Opéra Berlioz, 18 juin
Il n’est pas certain que la très large ouverture de scène de l’Opéra Berlioz, au cœur du Corum de Montpellier, profite à la production pensée par David Hermann pour les salles plus intimistes d’Anvers et Gand (voir O. M. n° 127 p. 38 d’avril 2017). Ainsi, quelques ricanements se font entendre quand apparaît une citation de la célèbre Cène de Léonard de Vinci. C’est pourtant l’une des fulgurances dramaturgiques et visuelles d’un spectacle dont le propos sur le pouvoir ne se dissout jamais dans l’anecdote.
Il n’est pas certain, non plus, que la distribution réunie par l’Opéra Orchestre National Montpellier soit aussi cohérente que la prédente. Chez Vincenzo Costanzo, la vigueur un peu systématique des accents se heurte, surtout en première partie de soirée, à une émission assourdie, ou du moins en retrait de ses partenaires sur le plan de la projection, comme si le volume sonore baissait de plusieurs crans à chacune des interventions de Gabriele.
Myrto Papatanasiu a, indéniablement, de l’allure. Est-ce pour prouver qu’elle donne tout qu’elle s’évertue à jouer à la manière surannée et caricaturale d’une diva de mélodrame – alors même que la direction d’acteurs est d’une austère sobriété ? Le chant est, peu ou prou, à l’avenant, dont les variations de couleurs et le vibrato fluctuant sont moins le fait d’intentions musicales et dramatiques, d’ailleurs souvent maniérées, que de registres inégaux, là où Maria/Amelia requiert un plein lirico, à l’ambitus dépourvu d’aspérités.

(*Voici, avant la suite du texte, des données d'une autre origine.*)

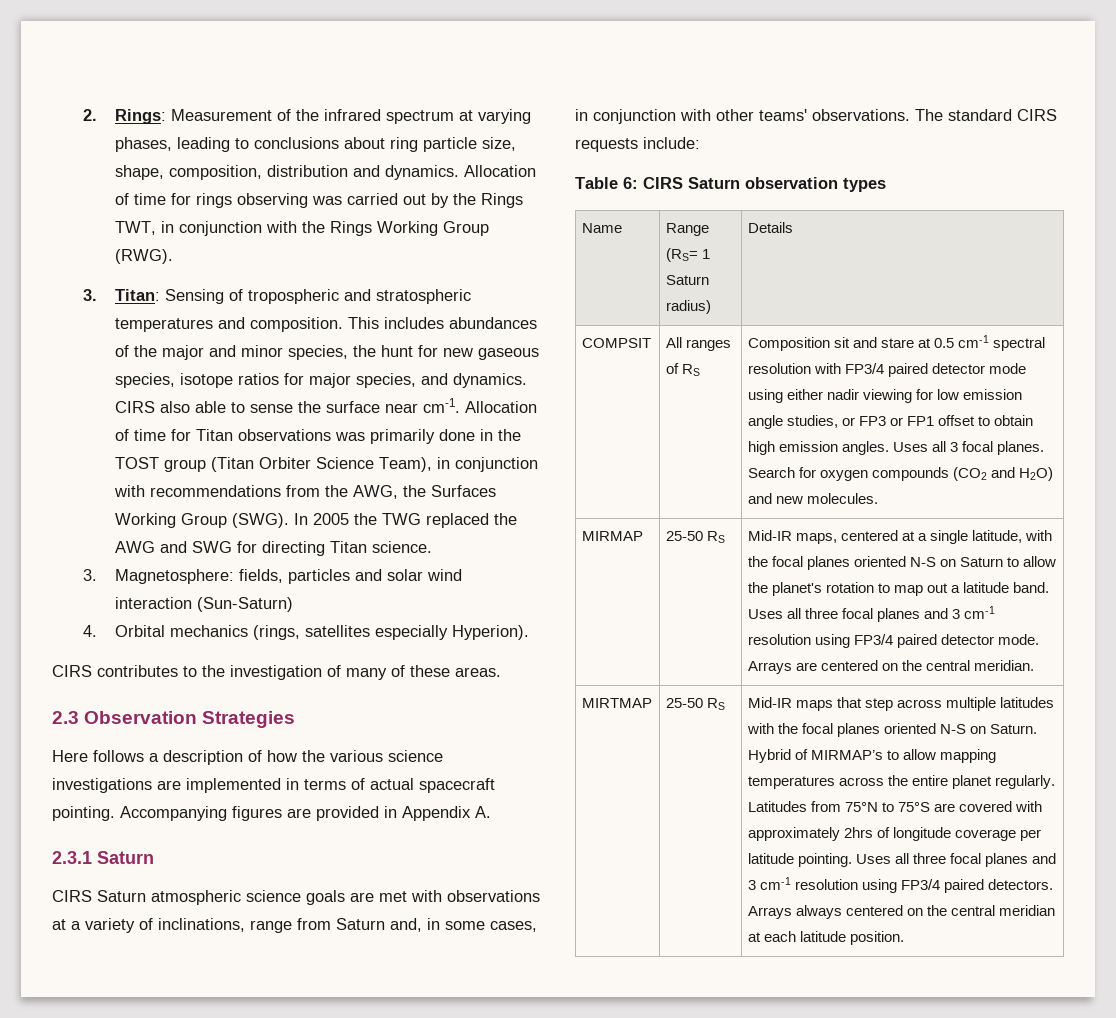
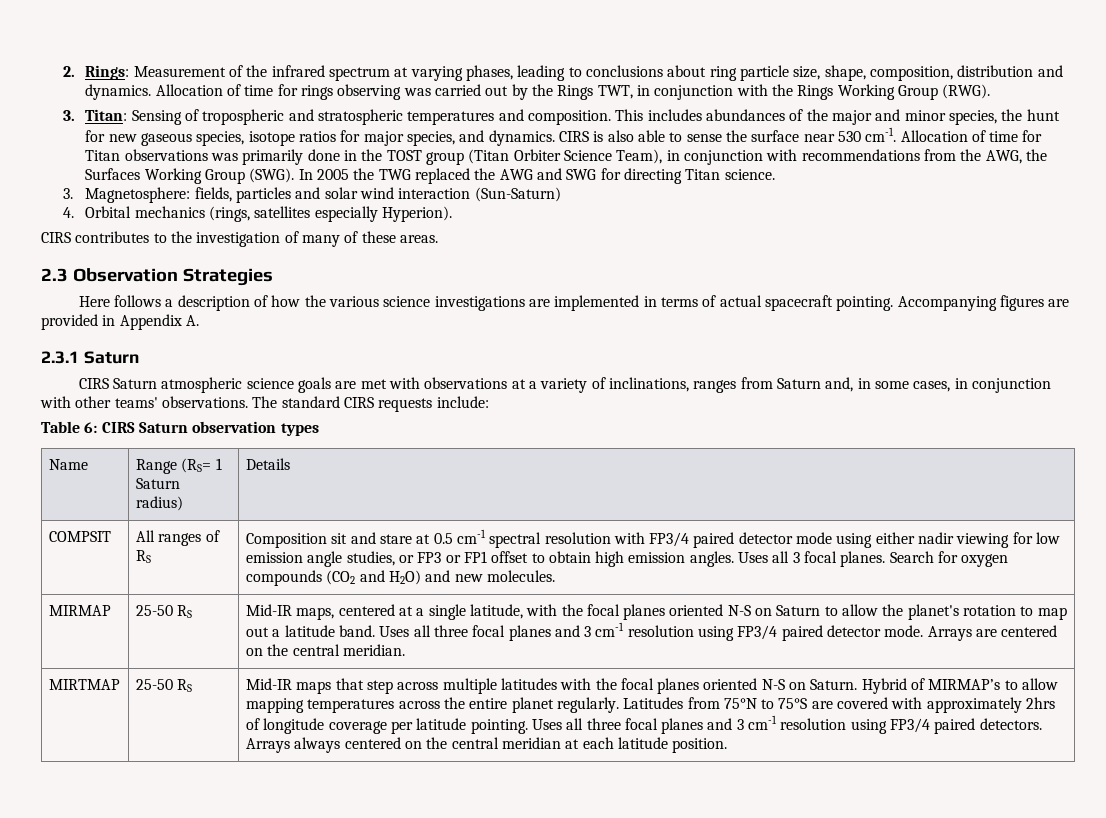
(155, 407) none -> [593,131,604,142] is
(418, 408) none -> [837,131,861,142] 530
[250,920,292,933] range -> [693,380,737,393] ranges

Les clés de fa satisfont davantage. À commencer par Leon Kim, un peu indifférent aux mots, mais dont le Paolo impressionne par le mordant et l’éclatante santé d’un instrument qui ne demande qu’à mûrir à l’abri d’emplois trop lourds, pour tenir les promesses d’un potentiel flagrant. Jean Teitgen a, quant à lui, atteint sa pleine maturité, Fiesco immense et incontestable, dont la basse basaltique emplit l’espace avec un phrasé d’une sereine autorité.
Reprocher à Giovanni Meoni de ne pas avoir le métal des grands anciens – ou de Ludovic Tézier qui, aujourd’hui, règne seul sur sa catégorie – serait lui faire un mauvais procès. Car à défaut de charisme vocal, le baryton italien a une probité artistique et stylistique qui, passé le temps d’adaptation à un timbre décidément voilé, force l’admiration, tant par le respect des nuances que la trajectoire psychologique de son Doge, jusqu’à l’effacement.
Chef principal de l’Orchestre National Montpellier Occitanie, qui lui doit sans doute sa belle forme, Michael Schonwandt connaît son théâtre autant que son Verdi, et imprime à la partition un souffle dynamique d’une superbe amplitude, tout en ciselant ses reflets miroitants.